> **Instructions for the task**:
State how many lines of the data below contain the word "watch", giving only the number.

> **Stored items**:
+---+
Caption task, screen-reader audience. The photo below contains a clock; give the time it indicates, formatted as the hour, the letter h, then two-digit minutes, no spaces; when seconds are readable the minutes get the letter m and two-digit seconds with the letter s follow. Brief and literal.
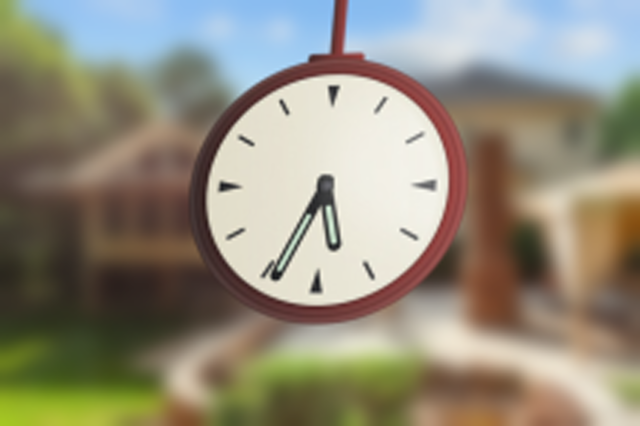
5h34
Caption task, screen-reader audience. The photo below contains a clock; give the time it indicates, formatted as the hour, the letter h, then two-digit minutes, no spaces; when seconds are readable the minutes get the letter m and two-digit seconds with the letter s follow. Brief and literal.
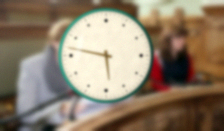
5h47
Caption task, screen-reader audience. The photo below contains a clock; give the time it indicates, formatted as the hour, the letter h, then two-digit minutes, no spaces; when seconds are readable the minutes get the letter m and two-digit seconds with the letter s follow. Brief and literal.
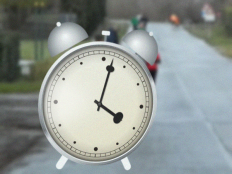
4h02
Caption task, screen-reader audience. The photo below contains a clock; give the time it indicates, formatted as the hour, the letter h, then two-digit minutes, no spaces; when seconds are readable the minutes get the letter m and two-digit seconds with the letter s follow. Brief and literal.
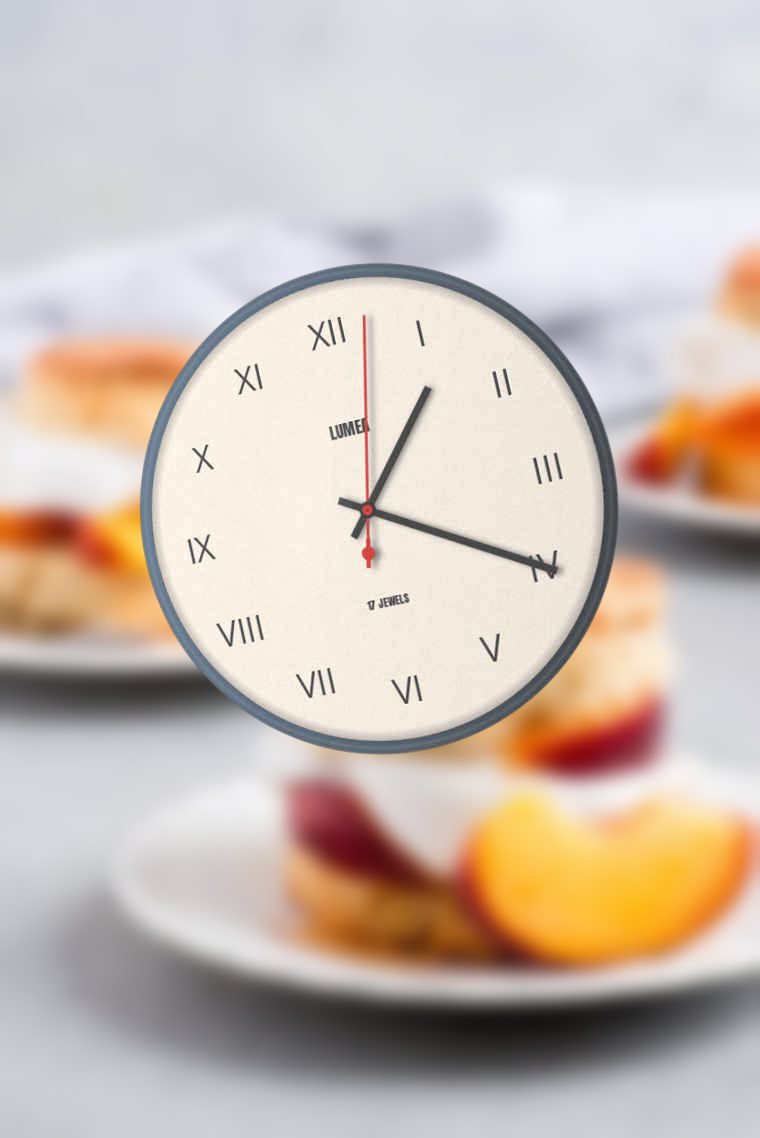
1h20m02s
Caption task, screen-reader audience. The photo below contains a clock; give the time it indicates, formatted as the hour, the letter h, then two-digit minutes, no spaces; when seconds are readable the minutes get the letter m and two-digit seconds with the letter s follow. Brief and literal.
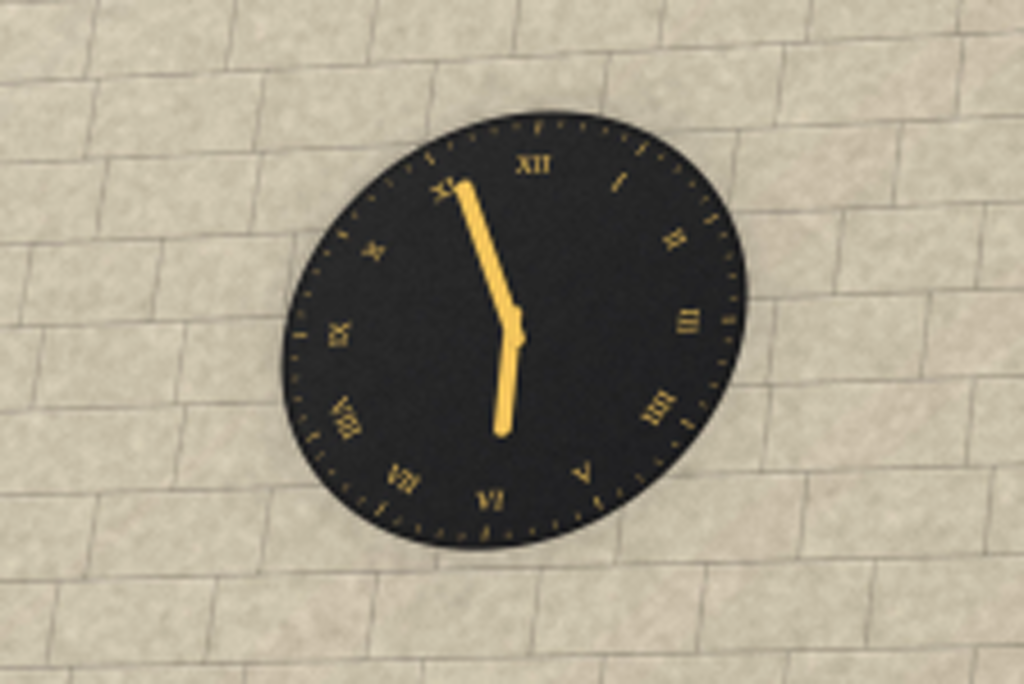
5h56
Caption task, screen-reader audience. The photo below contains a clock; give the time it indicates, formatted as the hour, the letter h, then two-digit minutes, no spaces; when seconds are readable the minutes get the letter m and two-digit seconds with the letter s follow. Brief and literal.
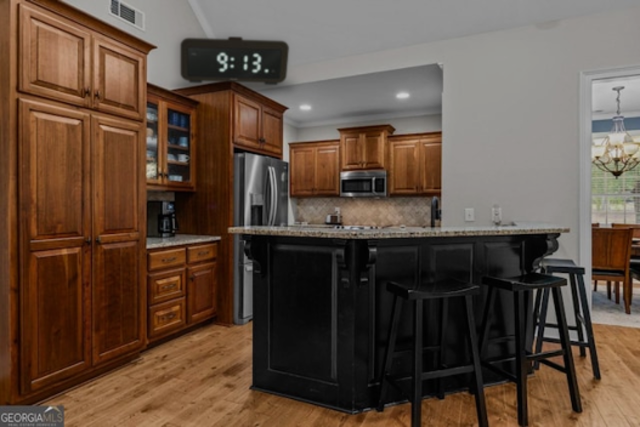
9h13
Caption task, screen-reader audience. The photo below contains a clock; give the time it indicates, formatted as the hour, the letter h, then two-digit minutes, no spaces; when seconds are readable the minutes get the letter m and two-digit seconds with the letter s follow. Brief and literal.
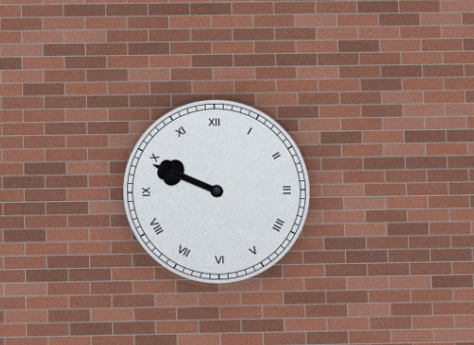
9h49
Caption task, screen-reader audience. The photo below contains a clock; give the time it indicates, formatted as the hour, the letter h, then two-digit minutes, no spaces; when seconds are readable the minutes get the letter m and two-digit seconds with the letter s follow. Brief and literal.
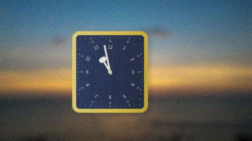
10h58
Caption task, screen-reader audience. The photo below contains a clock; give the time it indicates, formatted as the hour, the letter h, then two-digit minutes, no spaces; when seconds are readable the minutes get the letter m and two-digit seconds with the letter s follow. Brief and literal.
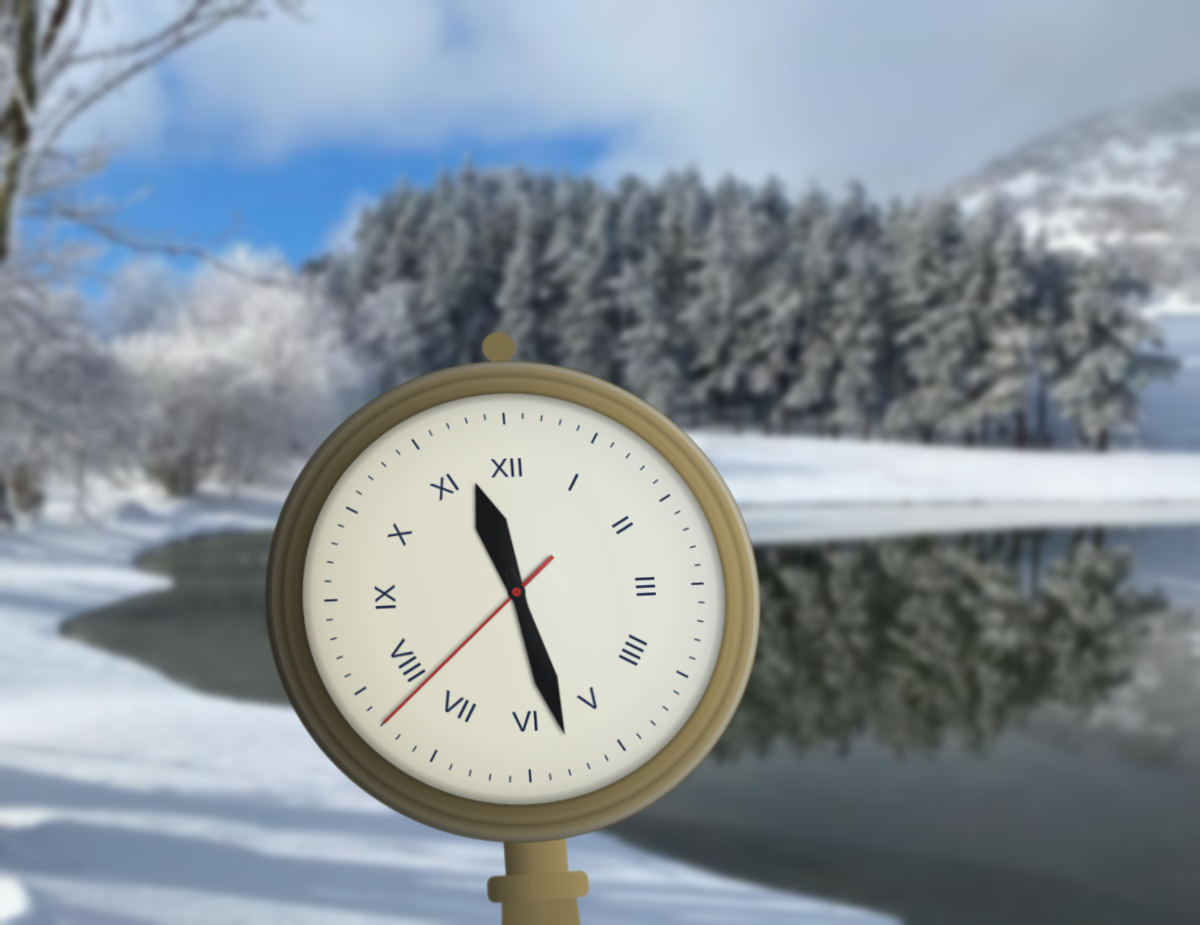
11h27m38s
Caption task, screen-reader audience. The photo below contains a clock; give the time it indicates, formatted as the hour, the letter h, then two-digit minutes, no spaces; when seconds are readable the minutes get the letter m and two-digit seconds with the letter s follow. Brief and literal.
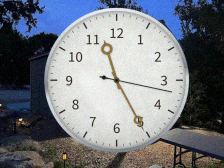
11h25m17s
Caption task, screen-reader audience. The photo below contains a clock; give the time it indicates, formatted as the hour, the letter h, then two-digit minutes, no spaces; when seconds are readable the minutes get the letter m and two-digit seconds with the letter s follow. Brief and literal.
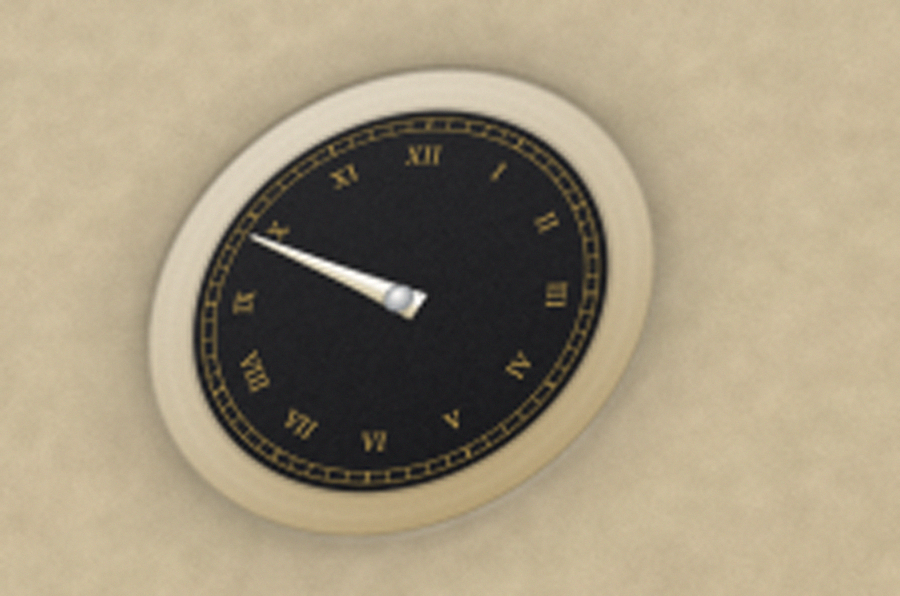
9h49
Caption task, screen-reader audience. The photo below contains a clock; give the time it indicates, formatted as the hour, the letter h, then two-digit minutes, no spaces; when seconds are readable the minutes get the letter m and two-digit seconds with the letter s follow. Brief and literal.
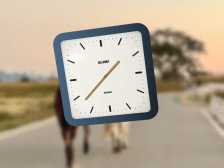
1h38
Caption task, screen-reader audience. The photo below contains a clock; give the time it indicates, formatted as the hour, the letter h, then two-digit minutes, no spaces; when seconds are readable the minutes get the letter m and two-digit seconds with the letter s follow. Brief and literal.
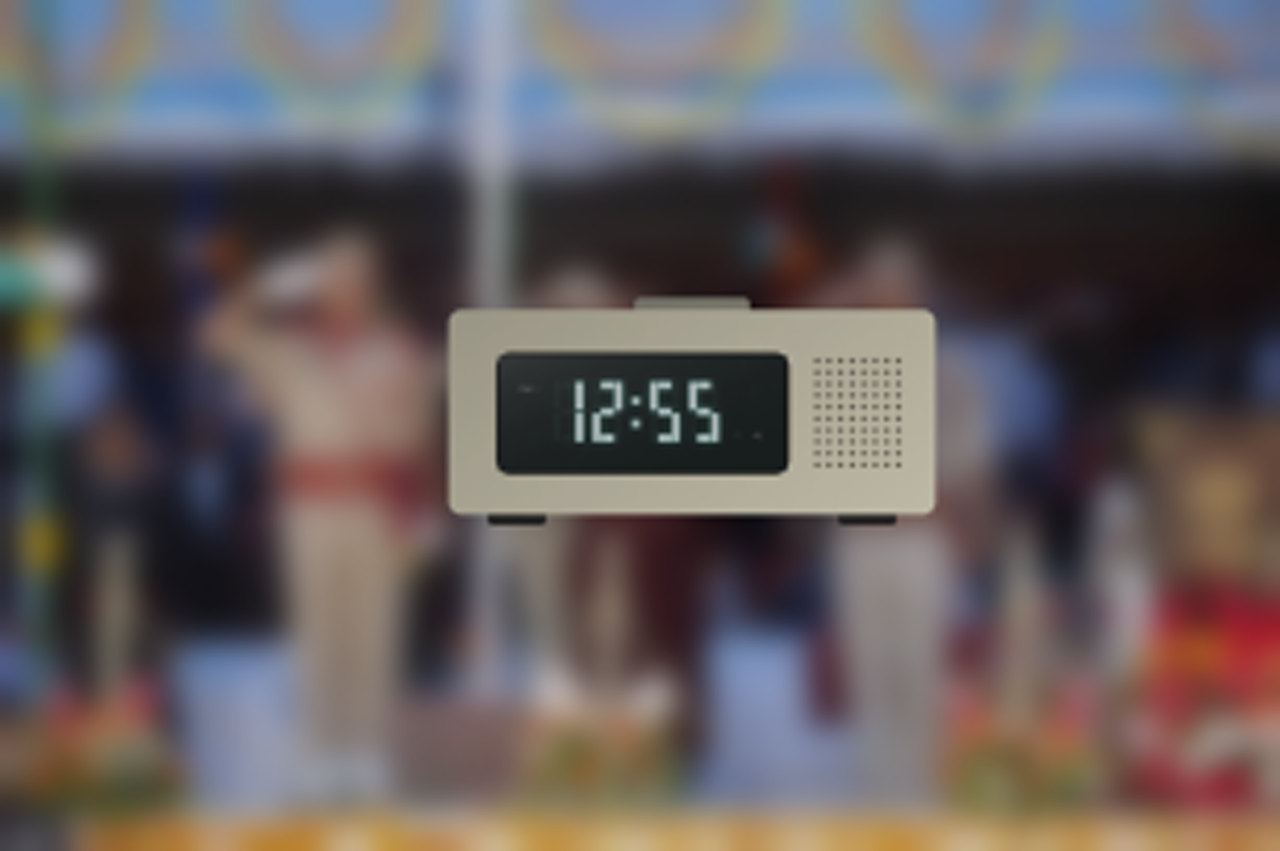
12h55
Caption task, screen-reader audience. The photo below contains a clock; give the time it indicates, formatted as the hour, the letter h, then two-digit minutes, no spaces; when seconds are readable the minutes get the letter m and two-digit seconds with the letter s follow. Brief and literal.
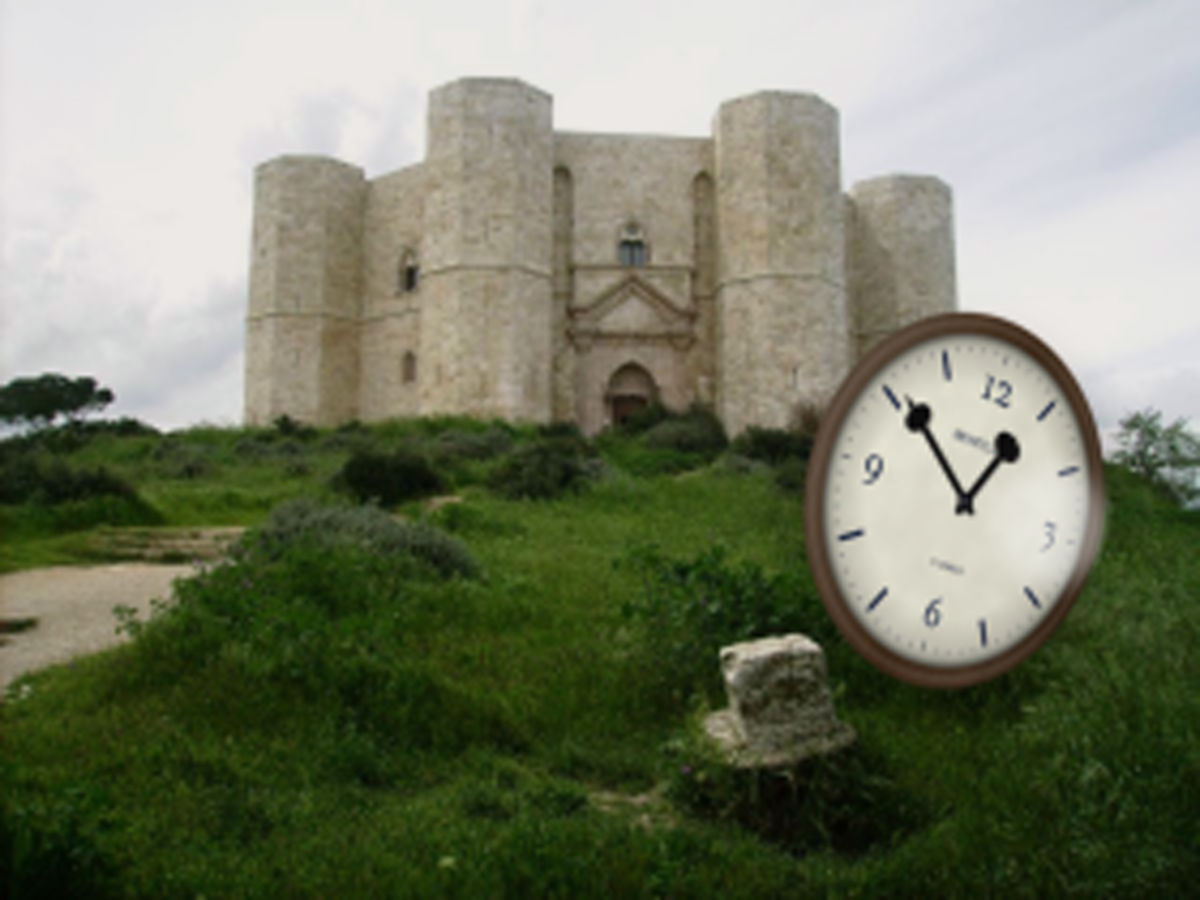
12h51
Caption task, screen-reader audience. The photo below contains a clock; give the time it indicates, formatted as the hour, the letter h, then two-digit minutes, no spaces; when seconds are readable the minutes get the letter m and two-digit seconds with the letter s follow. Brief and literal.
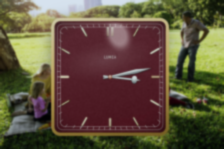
3h13
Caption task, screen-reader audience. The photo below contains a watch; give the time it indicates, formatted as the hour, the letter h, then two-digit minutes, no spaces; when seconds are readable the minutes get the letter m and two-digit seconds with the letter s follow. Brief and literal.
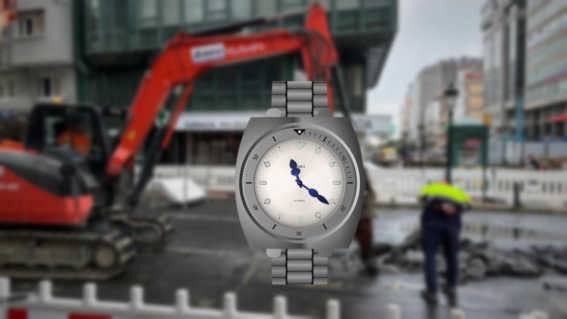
11h21
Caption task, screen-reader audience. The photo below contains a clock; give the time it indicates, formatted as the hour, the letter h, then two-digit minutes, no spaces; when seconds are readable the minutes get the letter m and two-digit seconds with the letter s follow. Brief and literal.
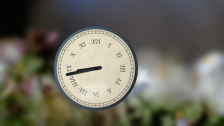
8h43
+---+
> **Exercise result**:
1